On June 10, 2020, federal agents raided Hill’s office at the Harold Banke Justice Center and seized evidence. At one point, a restraint chair was wheeled past news crews stationed outside. However, in a press conference following Hill’s initial appearance and bond hearing on April 29, Acting U.S. Attorney Kurt Erskine said he could not “speak to” whether or not such a chair had been seized last summer in connection with the case.

Members of the press outside Sheriff Victor Hill’s office during an FBI raid June 10, 2020. Photo: Robin Kemp/The Clayton Crescent

Hill has pleaded not guilty on all four counts and is free on bond. If convicted, he could face up to ten years in prison on each count.

Hill’s attorneys said they would need another 60 days to review the government’s evidence in order to determine whether they needed to file any pretrial motions.

Originally, pretrial motions were due on Tuesday, May 11 and a pretrial conference had been scheduled for Thursday, May 13 at 10:30 a.m.

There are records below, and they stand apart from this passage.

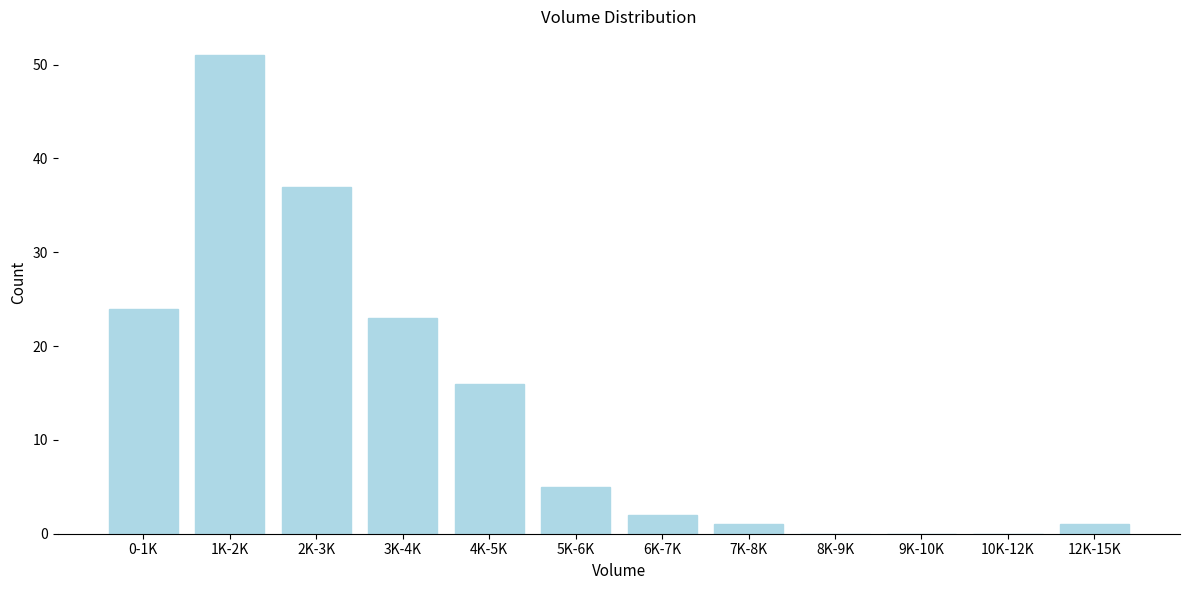

Reading right to left, list all the values displayed in this chart.

12K-15K=1	10K-12K=0	9K-10K=0	8K-9K=0	7K-8K=1	6K-7K=2	5K-6K=5	4K-5K=16	3K-4K=23	2K-3K=37	1K-2K=51	0-1K=24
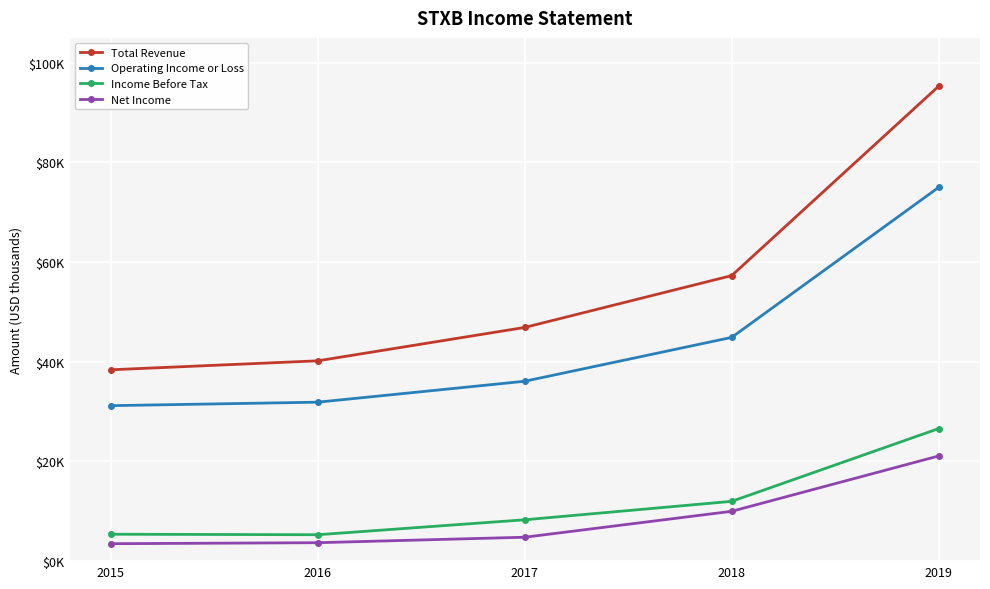

What is the difference between the highest and lowest values at 2017?

42100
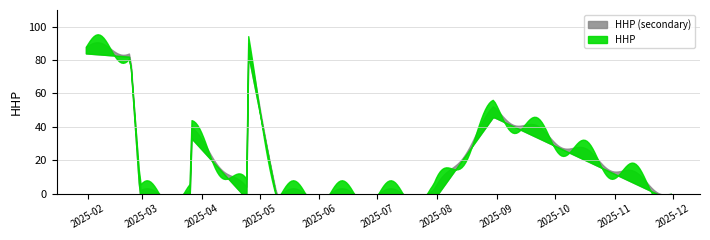

The value at 33 is 19. True or false?

False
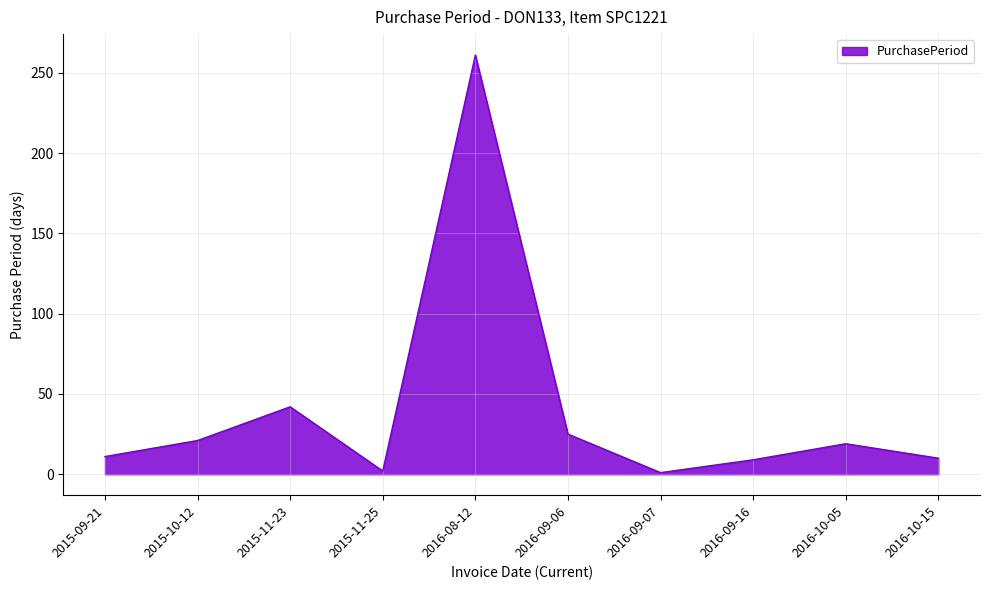

Where is the data nearest to the value 131?

2015-11-23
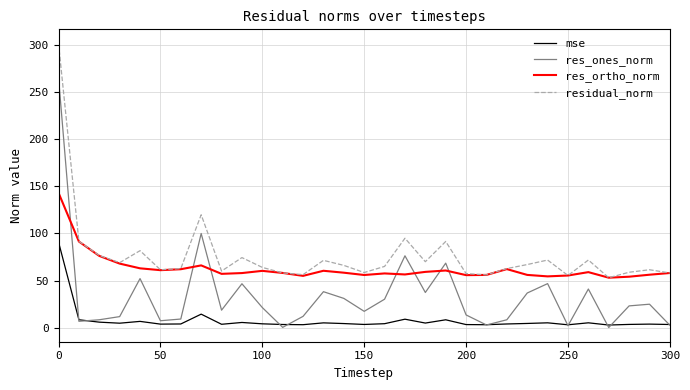

Does the chart display data point markers on the line(s)?

No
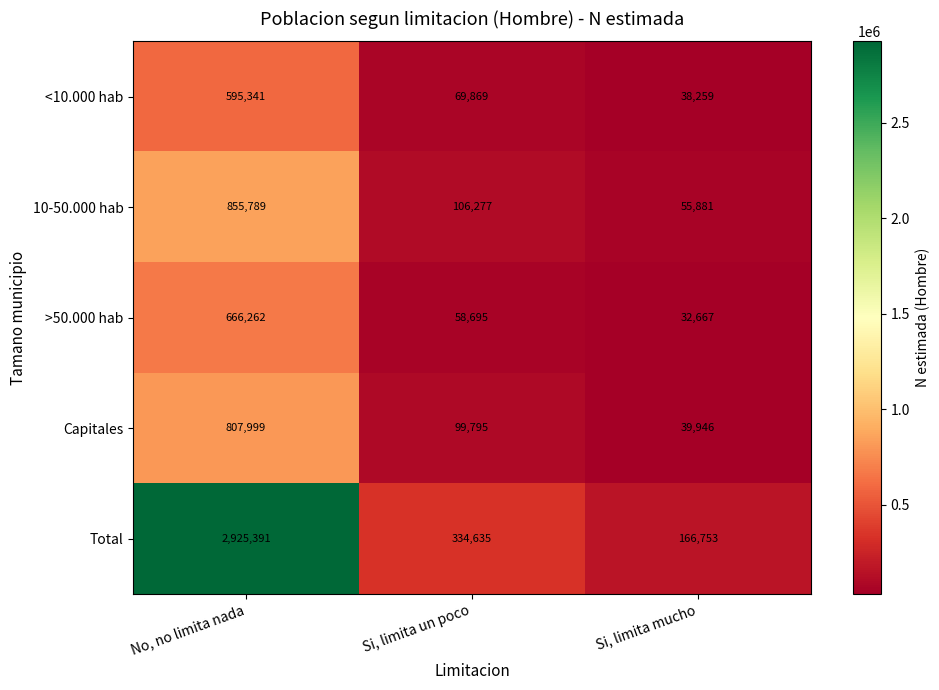

Reading left to right, transcribe all the data shown in this chart.

<10.000 hab: No, no limita nada=595341	Si, limita un poco=69869	Si, limita mucho=38259
10-50.000 hab: No, no limita nada=855789	Si, limita un poco=106277	Si, limita mucho=55881
>50.000 hab: No, no limita nada=666262	Si, limita un poco=58695	Si, limita mucho=32667
Capitales: No, no limita nada=807999	Si, limita un poco=99795	Si, limita mucho=39946
Total: No, no limita nada=2925391	Si, limita un poco=334635	Si, limita mucho=166753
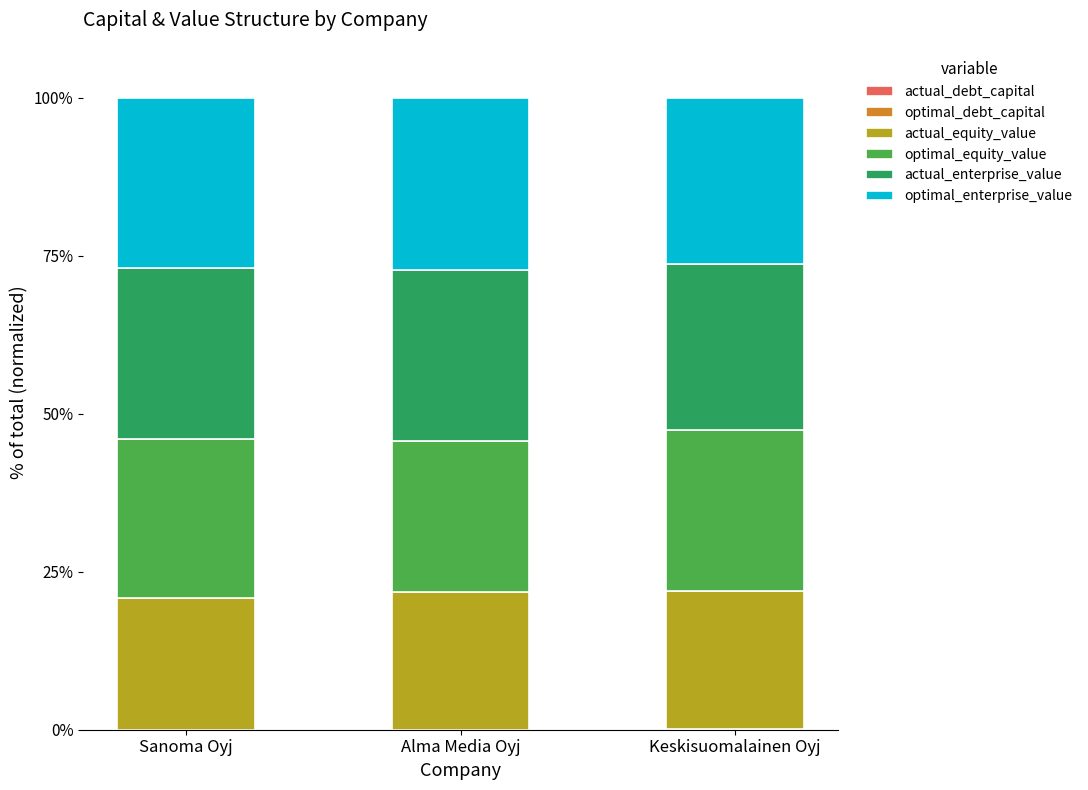

Are the bars horizontal?

No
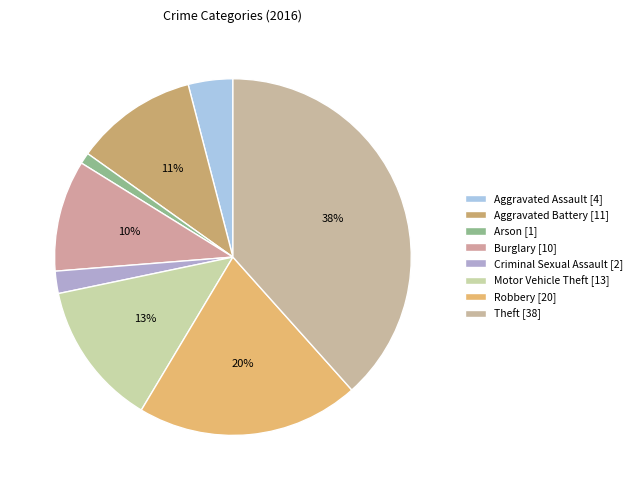

True or false: Arson accounts for 8% of the total.

False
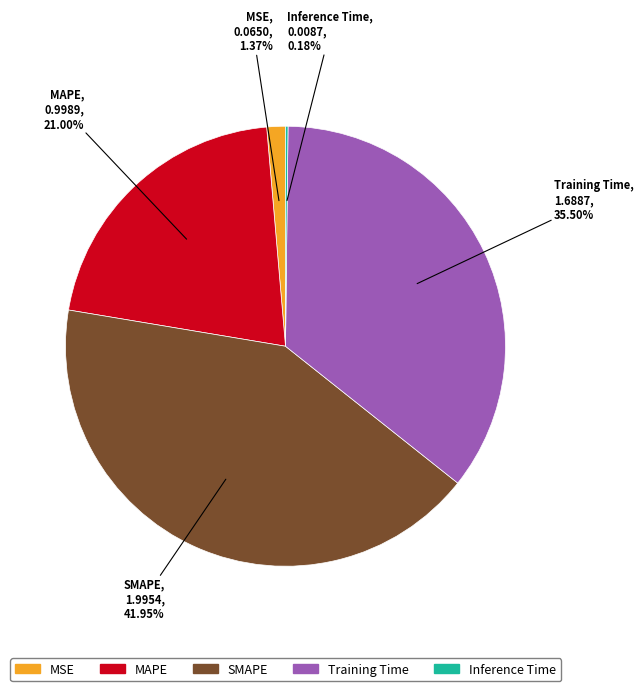

Is the sum of MAPE and SMAPE greater than half?

Yes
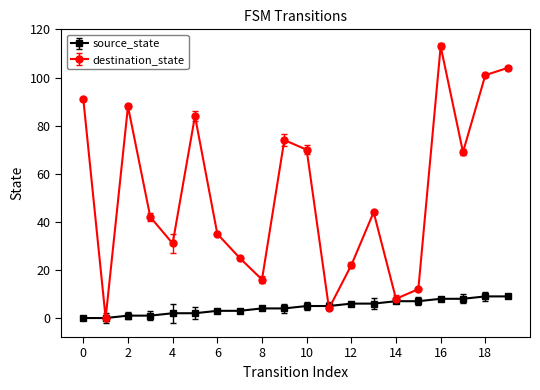

How many source_state values are between 2 and 7?

12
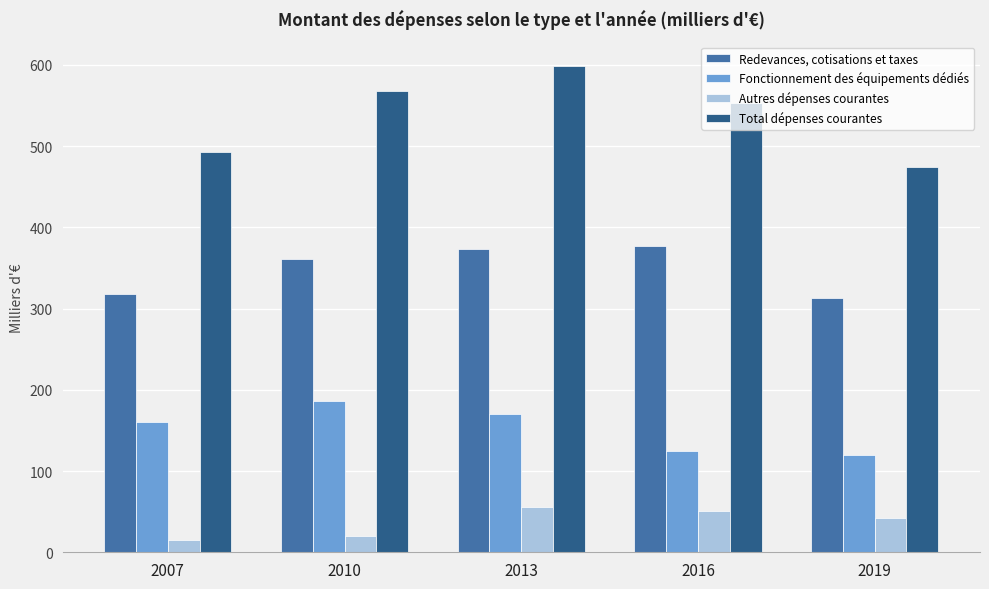

At which label is Fonctionnement des équipements dédiés closest to 152?

2007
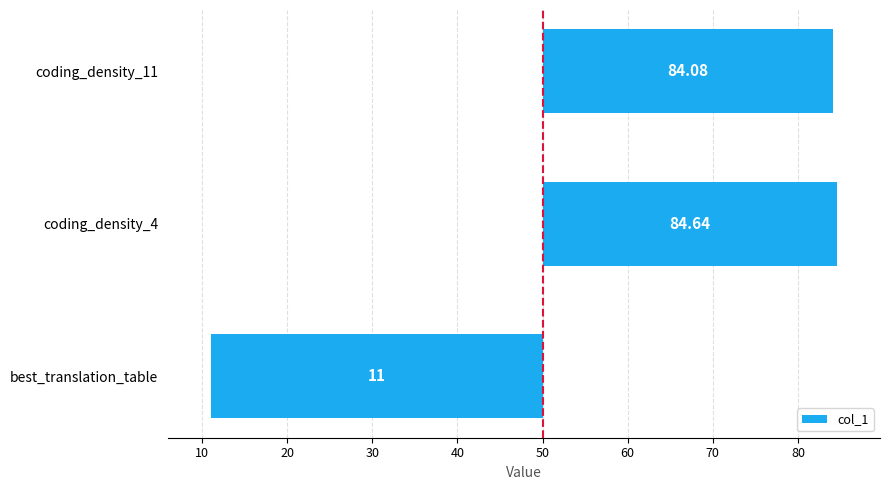

The chart shows a value of -16.1 at best_translation_table. True or false?

False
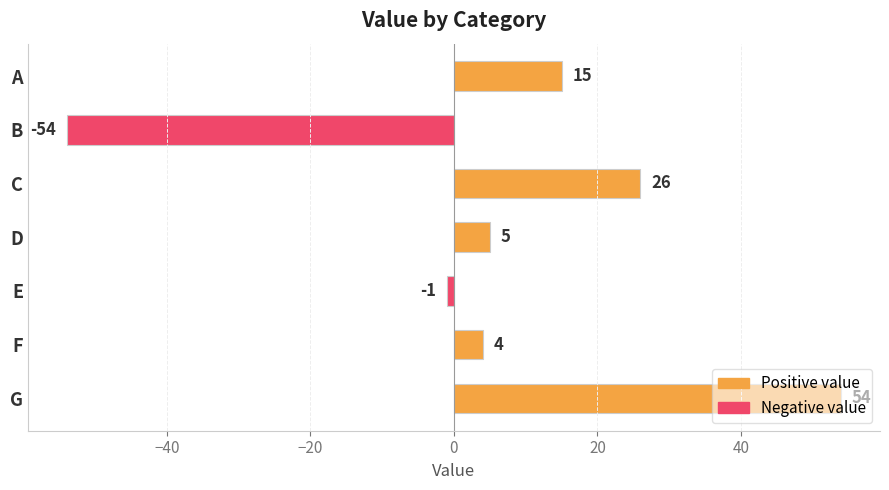

At which category does the chart reach its minimum across all series?

B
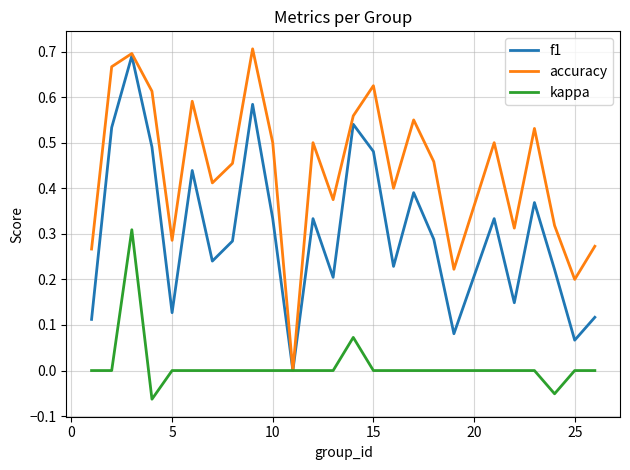

List the series in order of their overall mean, lowest first.

kappa, f1, accuracy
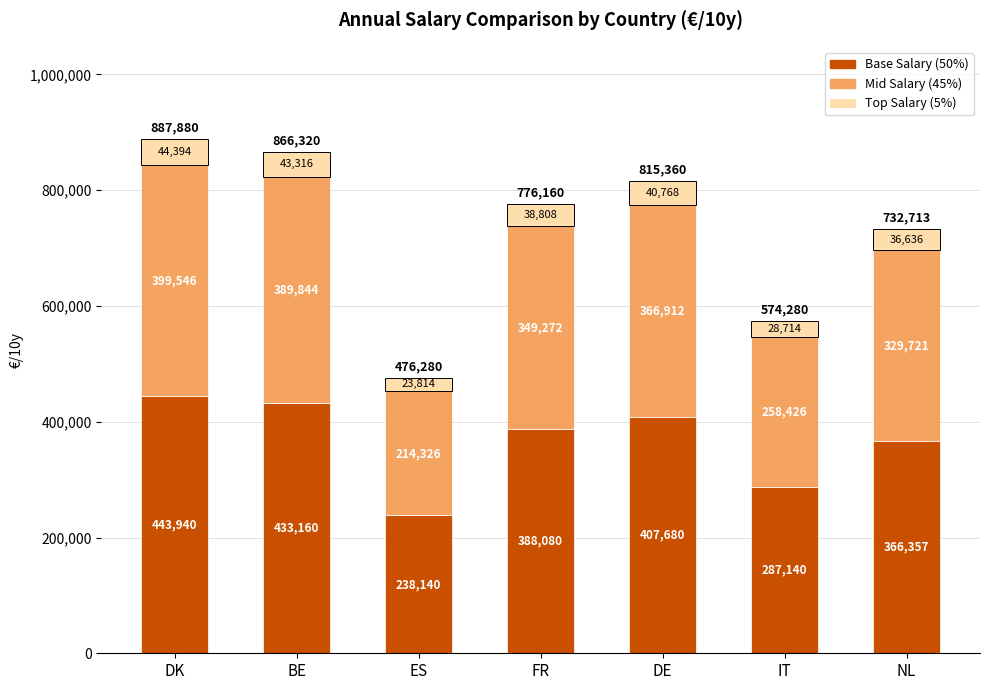

Is it true that Base Salary (50%) equals 408911.9 at IT?

False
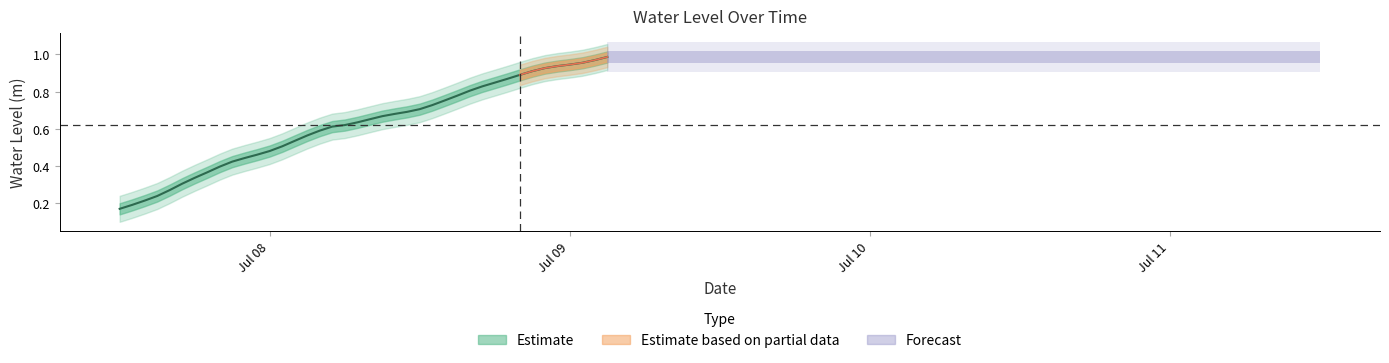

What is the label of the 8th point from the left?

2023-07-07 19:00:00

However, on May 10, Hill asked for a continuance.

“Sheriff Hill is still in the process of receiving discovery from the government,” according to the request filed by defense attorneys Drew Findling and Marissa Goldberg. “An initial packet was provided at arraignment, but undersigned counsel has been informed by AUSA Brent Gray that there is still outstanding discovery that he will be providing forthwith. Once discovery is made available, Sheriff Hill would need time to review and file any applicable pretrial motions.” Findling added that Gray “indicated that he has no objection to a continuance.”

Bly ordered that the pretrial hearing be moved to Wednesday, July 14, 2021, at 9:30 a.m. and that it take place via Zoom.